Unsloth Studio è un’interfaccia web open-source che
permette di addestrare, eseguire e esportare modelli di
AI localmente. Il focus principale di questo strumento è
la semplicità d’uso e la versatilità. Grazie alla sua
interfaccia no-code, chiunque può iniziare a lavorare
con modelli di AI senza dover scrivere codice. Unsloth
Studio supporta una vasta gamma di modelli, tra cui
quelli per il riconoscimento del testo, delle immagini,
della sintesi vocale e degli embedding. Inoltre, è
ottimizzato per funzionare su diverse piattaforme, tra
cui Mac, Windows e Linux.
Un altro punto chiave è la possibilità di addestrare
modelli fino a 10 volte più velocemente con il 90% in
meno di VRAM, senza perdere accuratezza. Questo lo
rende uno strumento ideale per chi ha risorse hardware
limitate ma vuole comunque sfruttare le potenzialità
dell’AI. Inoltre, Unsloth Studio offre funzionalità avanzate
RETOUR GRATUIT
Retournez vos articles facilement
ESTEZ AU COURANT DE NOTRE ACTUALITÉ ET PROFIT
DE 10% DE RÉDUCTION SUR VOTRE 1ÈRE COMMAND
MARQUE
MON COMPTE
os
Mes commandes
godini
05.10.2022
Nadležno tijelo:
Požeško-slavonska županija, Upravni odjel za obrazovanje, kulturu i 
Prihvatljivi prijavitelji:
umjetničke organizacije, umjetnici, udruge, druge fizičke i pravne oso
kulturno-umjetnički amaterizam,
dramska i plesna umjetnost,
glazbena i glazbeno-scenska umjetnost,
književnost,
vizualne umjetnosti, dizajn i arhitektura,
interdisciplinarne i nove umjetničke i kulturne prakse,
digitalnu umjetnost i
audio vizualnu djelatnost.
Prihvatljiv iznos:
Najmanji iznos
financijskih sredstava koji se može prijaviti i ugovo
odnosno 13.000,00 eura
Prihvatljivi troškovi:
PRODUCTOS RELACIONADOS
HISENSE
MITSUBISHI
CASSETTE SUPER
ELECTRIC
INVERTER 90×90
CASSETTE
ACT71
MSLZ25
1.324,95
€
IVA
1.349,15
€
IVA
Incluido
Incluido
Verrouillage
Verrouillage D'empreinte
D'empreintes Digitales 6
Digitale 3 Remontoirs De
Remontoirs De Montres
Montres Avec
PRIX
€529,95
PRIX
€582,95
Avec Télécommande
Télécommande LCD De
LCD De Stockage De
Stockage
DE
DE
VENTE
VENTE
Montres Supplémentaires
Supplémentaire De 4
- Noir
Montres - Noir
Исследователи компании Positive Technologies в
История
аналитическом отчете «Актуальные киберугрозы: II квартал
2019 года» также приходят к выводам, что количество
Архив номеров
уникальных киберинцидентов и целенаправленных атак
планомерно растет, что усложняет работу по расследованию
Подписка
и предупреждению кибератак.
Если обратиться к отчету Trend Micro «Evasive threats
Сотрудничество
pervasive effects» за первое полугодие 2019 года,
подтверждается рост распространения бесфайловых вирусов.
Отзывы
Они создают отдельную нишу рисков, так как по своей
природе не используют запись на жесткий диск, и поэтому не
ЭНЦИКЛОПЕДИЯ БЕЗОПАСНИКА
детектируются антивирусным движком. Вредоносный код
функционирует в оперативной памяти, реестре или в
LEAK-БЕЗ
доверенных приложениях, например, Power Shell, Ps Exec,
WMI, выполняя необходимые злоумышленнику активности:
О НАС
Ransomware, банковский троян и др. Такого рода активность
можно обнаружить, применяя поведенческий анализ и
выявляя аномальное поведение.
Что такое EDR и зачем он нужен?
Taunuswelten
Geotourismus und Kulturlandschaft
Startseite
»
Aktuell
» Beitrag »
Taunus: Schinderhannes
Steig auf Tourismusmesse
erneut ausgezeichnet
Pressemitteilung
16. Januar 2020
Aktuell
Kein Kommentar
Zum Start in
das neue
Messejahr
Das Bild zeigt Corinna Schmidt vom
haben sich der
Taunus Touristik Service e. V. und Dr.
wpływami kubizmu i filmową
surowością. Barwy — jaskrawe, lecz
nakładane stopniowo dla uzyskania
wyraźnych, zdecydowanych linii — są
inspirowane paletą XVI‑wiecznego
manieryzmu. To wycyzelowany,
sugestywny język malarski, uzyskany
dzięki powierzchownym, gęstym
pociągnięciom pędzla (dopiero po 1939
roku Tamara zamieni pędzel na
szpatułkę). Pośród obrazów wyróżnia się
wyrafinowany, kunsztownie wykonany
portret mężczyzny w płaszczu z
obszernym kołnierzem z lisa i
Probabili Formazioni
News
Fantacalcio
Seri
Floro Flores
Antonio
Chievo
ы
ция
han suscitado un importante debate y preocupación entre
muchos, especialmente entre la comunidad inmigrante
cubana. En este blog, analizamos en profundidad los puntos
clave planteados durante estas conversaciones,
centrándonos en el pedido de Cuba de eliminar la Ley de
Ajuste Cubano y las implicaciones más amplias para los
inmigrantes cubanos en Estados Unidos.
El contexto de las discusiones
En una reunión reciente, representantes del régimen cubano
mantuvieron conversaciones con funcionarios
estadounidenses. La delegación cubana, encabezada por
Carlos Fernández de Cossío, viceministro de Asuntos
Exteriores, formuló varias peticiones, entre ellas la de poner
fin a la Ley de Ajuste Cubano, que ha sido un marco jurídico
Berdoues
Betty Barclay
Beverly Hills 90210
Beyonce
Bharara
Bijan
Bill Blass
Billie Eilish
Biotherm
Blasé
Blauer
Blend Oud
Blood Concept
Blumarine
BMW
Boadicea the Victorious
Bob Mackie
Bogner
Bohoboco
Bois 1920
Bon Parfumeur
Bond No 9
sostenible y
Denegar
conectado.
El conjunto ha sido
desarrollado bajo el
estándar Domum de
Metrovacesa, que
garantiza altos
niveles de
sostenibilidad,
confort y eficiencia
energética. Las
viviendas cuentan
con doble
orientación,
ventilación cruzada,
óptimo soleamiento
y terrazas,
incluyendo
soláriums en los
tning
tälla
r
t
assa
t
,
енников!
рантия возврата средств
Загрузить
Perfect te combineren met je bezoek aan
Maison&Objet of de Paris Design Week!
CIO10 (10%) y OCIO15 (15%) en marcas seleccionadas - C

##############################

● Required action
How many lines in the material above contain the string "sido"? Case counts; reply with the number alone.

● Output
2